Il lavoro minorile – aggiunge Mele – di fatto non viene condannato senza se e senza ma, come sarebbe giusto: cosi’, se da una parte oltre l’80 % ritiene che il lavoro minorile “rubi” ai ragazzini la formazione scolastica, l’infanzia e una normale crescita psicofisica, si scopre che a tutto questo si puo’ rinunciare di fronte alle nuove necessita’ imposte dalla crisi economica, ritenuta la principale responsabile degli abbandoni scolastici da un genitore su tre. Ma ogni bambino ha il diritto di essere protetto dallo sfruttamento economico, in qualunque sua forma”.

“Il lavoro minorile – dice Claudio Mencacci, past president della Societa’ Italiana di Psichiatria e direttore del Dipartimento di Salute Mentale del Fatebenefratelli di Milano – ha mille sfaccettature, ma una caratteristica comune: mette a rischio lo sviluppo psicofisico dei ragazzi. Ruba tempo che andrebbe impiegato diversamente: stare con gli amici, studiare, leggere, fare sport sono le attivita’ giuste per i minori, quelle che aiutano il loro fisico ma ancor di piu’ il loro cervello a svilupparsi nel migliore dei modi, in pieno benessere. Togliere le occasioni di riposo, svago, sport, apprendimento significa aumentare il rischio di disagi psicologici e disturbi dell’umore una volta diventati adulti: ansia, stress ma anche una mancata adeguata “costruzione di se'” possono minare il benessere mentale futuro di questi ragazzi costretti a crescere troppo in fretta, magari sotto la pressione della necessita’ di contribuire a far quadrare i bilanci familiari dissestati dalla crisi”.

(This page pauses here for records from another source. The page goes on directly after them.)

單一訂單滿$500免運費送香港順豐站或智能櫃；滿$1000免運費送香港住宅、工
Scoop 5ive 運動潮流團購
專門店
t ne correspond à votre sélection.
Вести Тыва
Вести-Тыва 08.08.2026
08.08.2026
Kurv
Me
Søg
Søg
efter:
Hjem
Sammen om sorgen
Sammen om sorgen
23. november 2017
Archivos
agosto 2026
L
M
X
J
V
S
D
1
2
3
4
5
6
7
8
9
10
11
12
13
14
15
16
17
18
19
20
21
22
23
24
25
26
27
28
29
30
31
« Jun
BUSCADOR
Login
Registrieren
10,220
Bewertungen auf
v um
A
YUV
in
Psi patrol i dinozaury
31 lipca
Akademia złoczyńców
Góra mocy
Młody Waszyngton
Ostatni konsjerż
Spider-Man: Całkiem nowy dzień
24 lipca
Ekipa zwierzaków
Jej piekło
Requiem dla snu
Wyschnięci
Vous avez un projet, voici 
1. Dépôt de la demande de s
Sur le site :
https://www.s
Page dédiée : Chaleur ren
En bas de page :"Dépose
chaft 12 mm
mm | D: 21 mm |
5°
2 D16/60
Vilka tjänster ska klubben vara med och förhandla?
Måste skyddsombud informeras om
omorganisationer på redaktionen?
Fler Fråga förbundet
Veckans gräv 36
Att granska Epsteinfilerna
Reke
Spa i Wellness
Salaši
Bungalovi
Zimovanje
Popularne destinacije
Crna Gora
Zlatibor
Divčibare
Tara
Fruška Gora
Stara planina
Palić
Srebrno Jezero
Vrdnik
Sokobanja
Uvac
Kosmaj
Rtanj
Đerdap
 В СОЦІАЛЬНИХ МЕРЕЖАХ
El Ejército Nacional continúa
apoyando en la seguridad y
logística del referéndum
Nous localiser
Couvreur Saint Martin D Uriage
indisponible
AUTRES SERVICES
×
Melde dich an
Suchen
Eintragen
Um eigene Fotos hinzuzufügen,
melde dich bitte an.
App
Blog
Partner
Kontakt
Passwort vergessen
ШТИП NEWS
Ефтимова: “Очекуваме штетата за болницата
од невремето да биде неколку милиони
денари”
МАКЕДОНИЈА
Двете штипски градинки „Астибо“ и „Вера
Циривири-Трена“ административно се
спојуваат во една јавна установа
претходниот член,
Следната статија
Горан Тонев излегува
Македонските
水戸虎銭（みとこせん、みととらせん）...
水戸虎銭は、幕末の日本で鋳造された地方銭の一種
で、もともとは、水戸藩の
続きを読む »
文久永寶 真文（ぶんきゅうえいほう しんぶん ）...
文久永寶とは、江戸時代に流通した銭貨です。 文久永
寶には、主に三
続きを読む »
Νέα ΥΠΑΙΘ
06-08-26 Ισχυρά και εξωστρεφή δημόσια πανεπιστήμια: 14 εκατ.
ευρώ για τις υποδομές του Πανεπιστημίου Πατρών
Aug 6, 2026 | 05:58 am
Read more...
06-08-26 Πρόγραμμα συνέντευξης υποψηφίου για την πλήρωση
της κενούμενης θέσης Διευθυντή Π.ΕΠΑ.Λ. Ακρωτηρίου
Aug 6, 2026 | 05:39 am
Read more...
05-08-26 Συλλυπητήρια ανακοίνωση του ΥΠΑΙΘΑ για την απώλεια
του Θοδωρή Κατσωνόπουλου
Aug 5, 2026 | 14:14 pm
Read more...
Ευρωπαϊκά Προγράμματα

“Purtroppo c’e’ una diffusa mancanza di consapevolezza della pervasivita’ e delle conseguenze del lavoro minorile – aggiunge la sen. Camilla Fabbri, presidente della commissione d’inchiesta sugli infortuni sul lavoro – L’istruzione nell’infanzia non puo’ essere sostituita con il lavoro: gli impieghi dei minori non hanno mai “valore” e soprattutto negano un diritto umano, il diritto a una crescita personale, sociale e morale in serenita’ che ciascuno deve avere. Il lavoro minorile non e’ mai positivo”.

E i minori che lavorano in violazione delle norme che li tutelano da impieghi a rischio si trovano spesso – aggiunge Franco Bettoni, presidente nazionale Anmil – in situazioni che li pongono in pericolo. Non sono purtroppo rari i casi in cui ragazzini sono costretti a lavorare alla sera, rinunciando a ore di riposo ed esponendosi a una maggior probabilita’ di malattie come obesita’, diabete, tumori (estrapolando dai dati sulla mancanza di sonno..); soprattutto, molti maneggiano assiduamente sostanze chimiche tossiche, pensiamo ad esempio ai piccoli impiegati in negozi di parrucchiere o come calzolai, meccanici, braccianti agricoli. Ci sono ragazzini che svolgono lavori in cui si devono utilizzare oggetti taglienti o attrezzi pericolosi, altri che aiutano in cantieri edili dove il rischio di incidenti e’ considerevole: tutto questo incrementa moltissimo la probabilita’ che un piccolo lavoratore si faccia seriamente male, con conseguenze che possono in alcuni casi compromettere tutto il resto della vita”.

La “ricetta” per contrastare il lavoro minorile riporta in primo piano proprio il ruolo degli insegnanti e della scuola. “La scuola – conclude Mele – deve essere protagonista del processo di crescita dei ragazzi e puo’ diventare un antidoto efficace allo sfruttamento dei minori: le ore in classe non devono essere vissute come tempo perso ma come un periodo prezioso utile alla propria crescita sociale, culturale, personale: solo cosi’, avendo ben chiaro il valore dell’istruzione, diventera’ piu’ facile opporsi al richiamo del lavoro minorile. Anche in tempi difficili come quelli attuali”.